Systemic Therapy for Families of Children with Complex Health Needs: Initial Reflections and Case Examples
Louisa Jackson, Samuel M. WaldronABSTRACT
This ‘In Practice’ paper provides reflections and common themes encountered in setting up a systemic family therapy clinic in a community service that supports children with a variety of complex health needs (including disabilities and life‐limiting conditions). In doing so, we discuss ways to attend to the experience of the whole family, which is often overlooked, by drawing on a broad range of systemic theory and practice. Rather than focus on a particular condition or ‘stage of care’, we share our reflections of supporting families with wide‐ranging needs at different points in their journey. Three anonymised examples are provided, spanning early diagnosis, adolescence and bereavement. Initial qualitative feedback is shared from each of these families, collected routinely using the Experience of Service Questionnaire. A common focus is shared on supporting different family members to communicate and understand each other's experiences of, and responses to, the child's complex health needs.

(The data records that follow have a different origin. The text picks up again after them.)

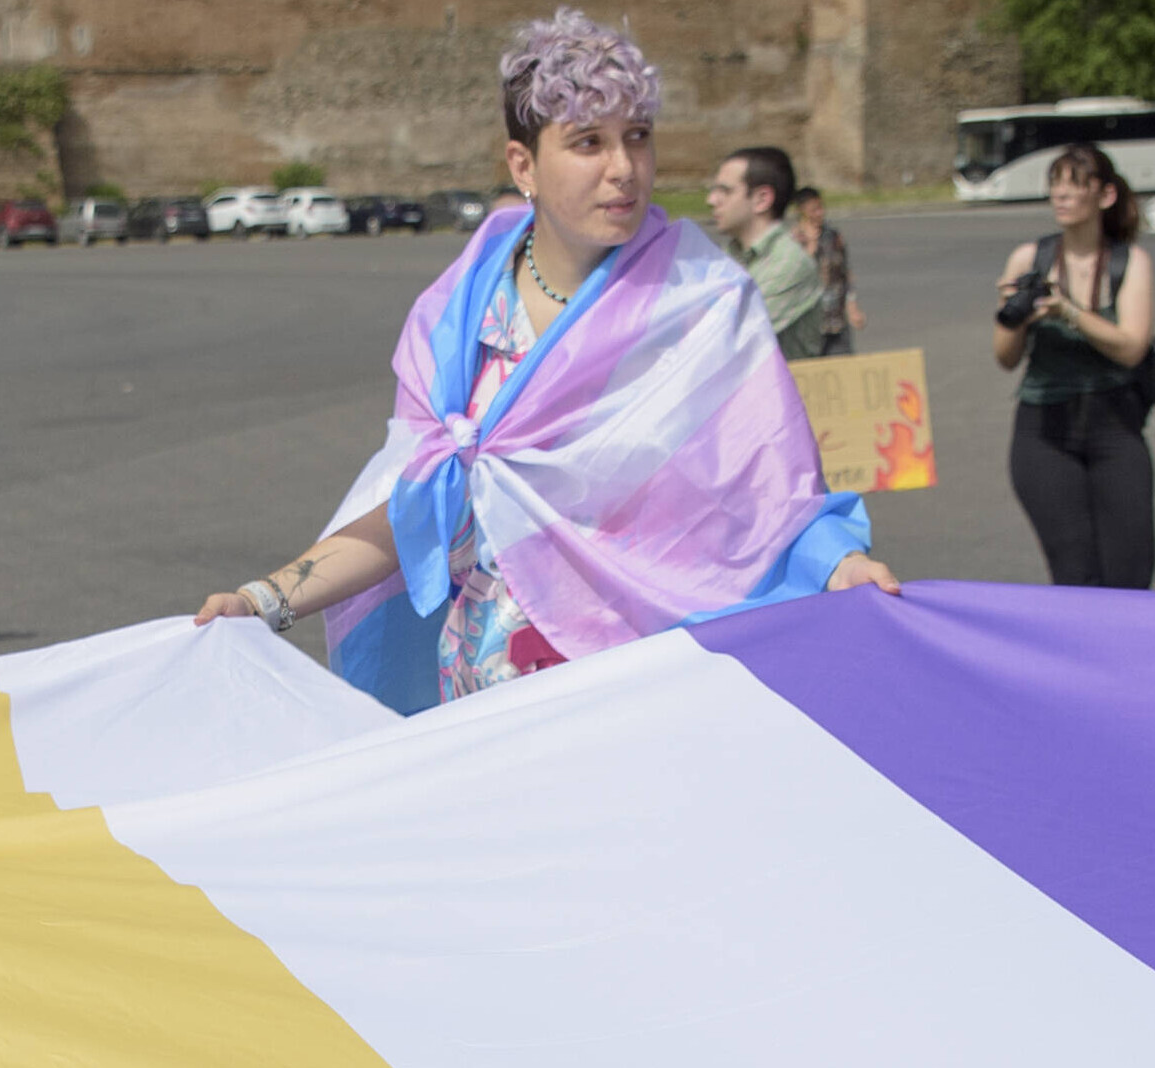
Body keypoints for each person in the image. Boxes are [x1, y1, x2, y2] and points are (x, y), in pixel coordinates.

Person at [193, 9, 895, 712]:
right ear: (523, 165)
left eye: (638, 137)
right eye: (588, 142)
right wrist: (264, 599)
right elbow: (413, 509)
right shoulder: (457, 321)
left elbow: (771, 494)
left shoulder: (702, 304)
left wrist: (839, 563)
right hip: (481, 702)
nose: (623, 169)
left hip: (635, 699)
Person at [992, 143, 1155, 589]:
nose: (1061, 197)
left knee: (1131, 574)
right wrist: (1016, 312)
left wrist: (1067, 312)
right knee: (1076, 575)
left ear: (1104, 196)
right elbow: (1005, 358)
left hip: (1115, 428)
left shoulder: (1130, 261)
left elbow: (1131, 348)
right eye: (1054, 187)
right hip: (1044, 431)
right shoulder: (1029, 259)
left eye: (1074, 186)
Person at [706, 145, 827, 359]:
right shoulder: (729, 255)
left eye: (725, 191)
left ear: (762, 199)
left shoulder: (789, 263)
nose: (712, 200)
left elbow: (726, 336)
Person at [790, 184, 861, 354]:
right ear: (802, 212)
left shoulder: (833, 237)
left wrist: (852, 309)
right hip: (808, 328)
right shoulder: (792, 242)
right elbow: (793, 279)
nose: (819, 213)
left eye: (821, 208)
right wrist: (810, 247)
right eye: (813, 210)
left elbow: (844, 274)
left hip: (836, 322)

We suggest that family therapy clinics could be a welcome, and potentially cost‐effective, addition to individual psychological therapies. Suitably trained practitioners can utilise existing systemic intervention in the context of child health, with techniques and theory adapted and expanded to focus on the role of, and relationship to, various complex child health needs. Suggestions are made for further research and practice development.